Soldotna coach Becker, whose players fall under the KPSAA handbook, said he has a rule like Boerger's that says if a player is caught drinking, smoking or doing drugs, that player is gone with no discussion. He said he meets with players and parents to let them know of this rule.
He said as a coach with 30 years of experience, he understands where Boerger is coming from.
"Most coaches I know of would say, 'You're not going to tell me how to run my program,'" Becker said. "Especially old coaches, like he is, or I am -- coaches that have been doing it since 1970."
Fleming said the incident played a small part in Boerger's dismissal.
"It cemented my feeling that Chuck has his way and I have mine," the principal said. "He was committed to his way of doing things, which I don't fault him for."
Joy Eastman, who is the mother of Chris, was out of town from mid-December to March attending to a family matter, so she said everything she heard about the incident involving her son is second-hand.
She said she never complained to Fleming about Boerger, but had heard other parents complaining in the stands during games.
"It was just nitpicking stuff like you hear all the time with all the coaches," Eastman said. "I really never paid much attention."
Eastman, who has had four sons go through Seward, did say she heard more parents complain about Boerger than any other coach.
Boerger said he generally had a good relationship with parents, but also said parents do complain when their son is not getting enough playing time.
"I think a lot of parents want it more than the kids," the coach said.
Fleming said parents had come to him to complain about Boerger, but he added that parents had come to him to complain about other coaches as well.
"This issue is between Chuck and I, it's not about parental complaints," Fleming said. "I could have weathered parental complaints."
Fleming added that he will probably hear some complaints about Boerger's dismissal.

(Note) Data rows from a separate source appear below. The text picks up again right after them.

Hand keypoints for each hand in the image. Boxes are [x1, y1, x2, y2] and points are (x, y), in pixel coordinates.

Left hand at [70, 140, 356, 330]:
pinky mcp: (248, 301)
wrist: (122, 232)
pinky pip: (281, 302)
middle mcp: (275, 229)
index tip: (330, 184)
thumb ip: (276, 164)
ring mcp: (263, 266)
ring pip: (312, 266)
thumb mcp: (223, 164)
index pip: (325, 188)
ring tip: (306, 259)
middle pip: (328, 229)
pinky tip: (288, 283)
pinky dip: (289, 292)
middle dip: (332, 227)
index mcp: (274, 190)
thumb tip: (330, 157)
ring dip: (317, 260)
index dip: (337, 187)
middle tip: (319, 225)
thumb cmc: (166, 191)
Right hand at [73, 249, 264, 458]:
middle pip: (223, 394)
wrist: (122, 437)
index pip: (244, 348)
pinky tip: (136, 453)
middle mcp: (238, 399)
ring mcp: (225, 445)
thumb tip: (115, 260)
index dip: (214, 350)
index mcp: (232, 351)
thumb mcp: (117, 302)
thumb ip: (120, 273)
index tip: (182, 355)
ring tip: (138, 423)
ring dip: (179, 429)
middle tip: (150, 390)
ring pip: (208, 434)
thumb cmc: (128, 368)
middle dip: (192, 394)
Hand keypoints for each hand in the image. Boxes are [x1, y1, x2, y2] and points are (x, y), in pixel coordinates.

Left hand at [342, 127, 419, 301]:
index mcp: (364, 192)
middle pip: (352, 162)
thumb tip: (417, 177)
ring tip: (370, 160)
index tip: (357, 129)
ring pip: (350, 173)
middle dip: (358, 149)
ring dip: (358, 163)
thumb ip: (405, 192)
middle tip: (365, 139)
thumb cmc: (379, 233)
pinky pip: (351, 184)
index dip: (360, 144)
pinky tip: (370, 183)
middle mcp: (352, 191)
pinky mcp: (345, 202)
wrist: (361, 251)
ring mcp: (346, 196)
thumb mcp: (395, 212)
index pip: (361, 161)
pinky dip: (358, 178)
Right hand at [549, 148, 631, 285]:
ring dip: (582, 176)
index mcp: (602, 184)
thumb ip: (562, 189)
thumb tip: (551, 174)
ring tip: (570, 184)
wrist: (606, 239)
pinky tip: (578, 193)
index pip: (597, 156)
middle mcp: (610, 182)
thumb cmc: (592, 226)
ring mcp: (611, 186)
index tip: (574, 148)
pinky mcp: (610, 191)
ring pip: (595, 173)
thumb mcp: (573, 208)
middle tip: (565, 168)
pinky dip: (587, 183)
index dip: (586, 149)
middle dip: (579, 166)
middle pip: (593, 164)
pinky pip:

In addition to coaching basketball, Boerger also teaches social studies at the high school. He said he intends to keep his teaching position.
"I can work with people that I don't share philosophies with," Boerger said. "I think it is the same thing with (Fleming)."
Fleming said he has no problem with Boerger teaching at his school.
"I like Chuck," Fleming said. "I think Chuck is a good teacher."
Boerger said the thing he will miss most about coaching basketball is the kids.
"It's going to be a void," he said. "I'm going to have to find a different passion."